6.             Vu l’issue du litige, aucun émolument ne sera perçu (art. 87 al. 1 LPA). Une indemnité de procédure de CHF 1'000.-, à charge de l’autorité intimée, sera allouée aux recourants, qui y ont conclu et ont eu recours aux services d’un avocat (art. 87 al. 2 LPA).

Le litige s'inscrit dans le contexte des rapports de service des recourants et des membres de la recourante.
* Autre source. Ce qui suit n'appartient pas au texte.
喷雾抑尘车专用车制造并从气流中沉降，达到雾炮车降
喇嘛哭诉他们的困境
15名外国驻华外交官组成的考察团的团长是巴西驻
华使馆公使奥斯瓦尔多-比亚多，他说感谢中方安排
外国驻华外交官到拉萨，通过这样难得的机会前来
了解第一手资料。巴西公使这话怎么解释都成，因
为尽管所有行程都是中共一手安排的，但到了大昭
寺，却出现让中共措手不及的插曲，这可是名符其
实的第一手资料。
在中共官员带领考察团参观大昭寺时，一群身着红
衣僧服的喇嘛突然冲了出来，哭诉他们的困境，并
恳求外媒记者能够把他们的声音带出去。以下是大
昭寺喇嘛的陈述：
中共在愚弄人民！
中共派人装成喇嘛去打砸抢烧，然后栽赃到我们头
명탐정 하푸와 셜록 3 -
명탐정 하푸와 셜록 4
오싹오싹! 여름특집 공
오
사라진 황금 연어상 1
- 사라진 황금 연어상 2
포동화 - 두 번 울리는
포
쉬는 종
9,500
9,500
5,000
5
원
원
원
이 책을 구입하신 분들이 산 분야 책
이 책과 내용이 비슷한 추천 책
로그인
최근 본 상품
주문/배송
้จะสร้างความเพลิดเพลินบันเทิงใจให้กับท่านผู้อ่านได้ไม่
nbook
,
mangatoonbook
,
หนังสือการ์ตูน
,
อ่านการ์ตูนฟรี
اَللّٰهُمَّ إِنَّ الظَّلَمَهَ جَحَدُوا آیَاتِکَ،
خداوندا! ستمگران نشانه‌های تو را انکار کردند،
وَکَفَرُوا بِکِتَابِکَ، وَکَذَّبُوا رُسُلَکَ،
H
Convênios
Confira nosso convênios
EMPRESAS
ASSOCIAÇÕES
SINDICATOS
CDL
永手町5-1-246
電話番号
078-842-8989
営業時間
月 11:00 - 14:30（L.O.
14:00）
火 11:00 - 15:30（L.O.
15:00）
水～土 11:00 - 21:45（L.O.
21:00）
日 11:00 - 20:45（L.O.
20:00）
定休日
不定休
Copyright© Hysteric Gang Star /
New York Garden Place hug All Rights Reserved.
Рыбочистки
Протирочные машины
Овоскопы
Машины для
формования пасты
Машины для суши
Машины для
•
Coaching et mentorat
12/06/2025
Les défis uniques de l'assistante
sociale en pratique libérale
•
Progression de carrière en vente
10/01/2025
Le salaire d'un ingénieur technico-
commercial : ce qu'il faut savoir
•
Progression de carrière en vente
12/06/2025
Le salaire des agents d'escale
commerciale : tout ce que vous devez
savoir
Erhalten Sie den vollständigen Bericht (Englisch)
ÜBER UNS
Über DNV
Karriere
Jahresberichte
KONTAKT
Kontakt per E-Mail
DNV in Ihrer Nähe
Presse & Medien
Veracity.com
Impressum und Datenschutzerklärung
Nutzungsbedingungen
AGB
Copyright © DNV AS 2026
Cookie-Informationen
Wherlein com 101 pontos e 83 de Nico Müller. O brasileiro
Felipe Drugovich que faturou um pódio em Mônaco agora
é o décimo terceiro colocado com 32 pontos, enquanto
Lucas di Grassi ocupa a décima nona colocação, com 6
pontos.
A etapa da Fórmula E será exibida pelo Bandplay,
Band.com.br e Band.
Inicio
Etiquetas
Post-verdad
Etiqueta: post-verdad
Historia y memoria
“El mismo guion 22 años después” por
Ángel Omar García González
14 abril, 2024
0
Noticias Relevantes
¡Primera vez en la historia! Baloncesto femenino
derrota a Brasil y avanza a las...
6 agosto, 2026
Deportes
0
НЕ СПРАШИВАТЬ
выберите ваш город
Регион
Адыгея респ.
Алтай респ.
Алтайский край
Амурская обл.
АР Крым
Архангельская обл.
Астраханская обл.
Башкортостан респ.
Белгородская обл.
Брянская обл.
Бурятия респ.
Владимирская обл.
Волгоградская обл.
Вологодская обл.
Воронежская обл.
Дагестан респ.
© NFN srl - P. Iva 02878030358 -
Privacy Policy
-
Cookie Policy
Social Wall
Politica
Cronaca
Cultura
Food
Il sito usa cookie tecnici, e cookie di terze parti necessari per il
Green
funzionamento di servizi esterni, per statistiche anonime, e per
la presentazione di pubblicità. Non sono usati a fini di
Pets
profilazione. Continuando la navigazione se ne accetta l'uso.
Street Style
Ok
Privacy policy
Il concerne toutefois une contestation non pécuniaire (art. 83 let. g de la loi fédérale sur le Tribunal fédéral du 17 juin 2005 – LTF - RS 173.110).

* * * * *

PAR CES MOTIFS
LA CHAMBRE ADMINISTRATIVE

à la forme :

déclare recevable le recours interjeté le 6 juillet 2023 par l’D______, le C______, A______ et B______ contre la décision du département des institutions et du numérique du 8 juin 2023 ;

au fond :

l’admet partiellement ;

annule la décision précitée dans le sens des considérants ;

renvoie la cause au département des institutions et du numérique pour nouvelle décision dans le sens des considérants ;

dit qu’il n’est pas perçu d’émolument ;

alloue une indemnité de procédure de CHF 1'000.- à l’D______, le C______, A______ et B______, solidairement entre eux, à la charge de l’État de Genève ;

dit que, conformément aux art. 82 ss de la loi fédérale sur le Tribunal fédéral du 17 juin 2005 (LTF - RS 173.110), le présent arrêt peut être portée dans les trente jours qui suivent sa notification par-devant le Tribunal fédéral, par la voie du recours constitutionnel subsidiaire, aux conditions posées par les art. 113 ss LTF ; le mémoire de recours doit indiquer les conclusions, motifs et moyens de preuve et porter la signature du recourant ou de son mandataire ; il doit être adressé au Tribunal fédéral, 1000 Lausanne 14, par voie postale ou par voie électronique aux conditions de l’art. 42 LTF. Le présent arrêt et les pièces en possession du recourant, invoquées comme moyens de preuve, doivent être joints à l’envoi ;

communique le présent arrêt à Mes Sylvain MÉTILLE et Marie-Laure PERCASSI, avocats des recourants, au département des institutions et du numérique, ainsi qu’au préposé cantonal à la protection des données et à la transparence.

Siégeant : Claudio MASCOTTO, président, Florence KRAUSKOPF, Francine PAYOT ZEN-RUFFINEN, Valérie LAUBER, Michèle PERNET, juges.

Au nom de la chambre administrative :

le greffier-juriste :

 

 

M. MAZZA

 

 

le président siégeant :

 

 

C. MASCOTTO

 

Copie conforme de cet arrêt a été communiquée aux parties.